To these characteristics may be added a passage illustrating the view of our navigator concerning the marriage state. It must be confessed that when he wrote it (June 30th, 1807) his experience was not extensive. He left England when he had been a husband only a few weeks; but the passage is interesting as conveying to his wife what his conception of the ideal relation was: "There is a medium between petticoat government and tyranny on the part of the husband, that with thee I think to be very attainable; and which I consider to be the summit of happiness in the marriage state. Thou wilt be to me not only a beloved wife, but my most dear and most intimate friend, as I hope to be to thee. If we find failings, we will look upon them with kindness and compassion, and in each other's merits we will take pride, and delight to dwell upon them; thus we will realise, as far as may be, the happiness of heaven upon the earth. I love not greatness nor desire great riches, being confident they do not contribute to happiness, but I desire to have enough for ourselves and something to assist our friends in need. I think, my love, this is also thy way of thinking."
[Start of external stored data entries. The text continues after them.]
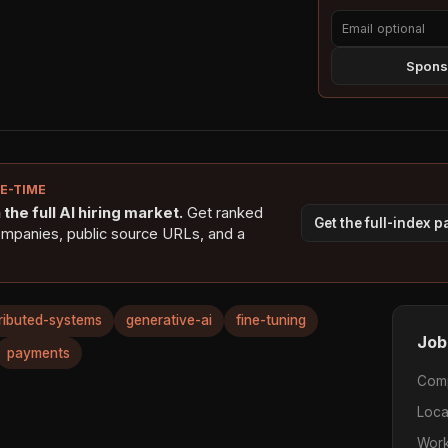
Sponso
NE-TIME
the full AI hiring market.
Get ranked
Get the full-index 
ompanies, public source URLs, and a
tributed-systems
generative-ai
fine-tuning
Job
payments
Com
Loca
Work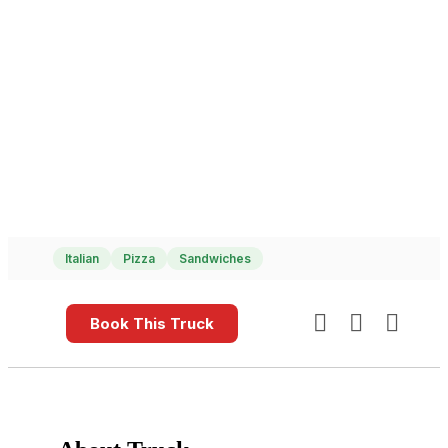
Italian
Pizza
Sandwiches
Book This Truck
In the few concluding months of her husband's life, Mrs. Flinders had him beside her under circumstances that were certainly far from easy. Their somewhat straitened means, consequent upon the Admiralty's niggard construction of regulations, the prolonged severity of his employment, and the last agonised weeks of illness, must have gone far to detract from perfect felicity in domestic conditions. The six changes of residence in four and a half years point to the same conclusion. Nevertheless we find Mrs. Flinders writing to a friend in these terms, wherein her own happiness is clearly mirrored: "I am well persuaded that very few men know how to value the regard and tender attentions of a wife who loves them. Men in general cannot appreciate properly the delicate affection of a woman, and therefore they do not know how to return it. To make the married life as happy as this world will allow it to be, there are a thousand little amenities to be rendered on both sides, and as many little shades of comfort to be attended to. Many things must be overlooked, for we are all such imperfect beings; and to bear and forbear is essential to domestic peace. You will say that I find it easy to talk on this subject, and that precept is harder than practice. I allow it, my dear friend, in the practical part I have only to return kind affection and attention for uniform tenderness and regard. I have nothing unpleasant to call forth my forbearance. Day after day, month after month passes, and I neither experience an angry look nor a dissatisfied word. Our domestic life is an unvaried line of peace and comfort; and O, may Heaven continue it such, so long as it shall permit us to dwell together on this earth."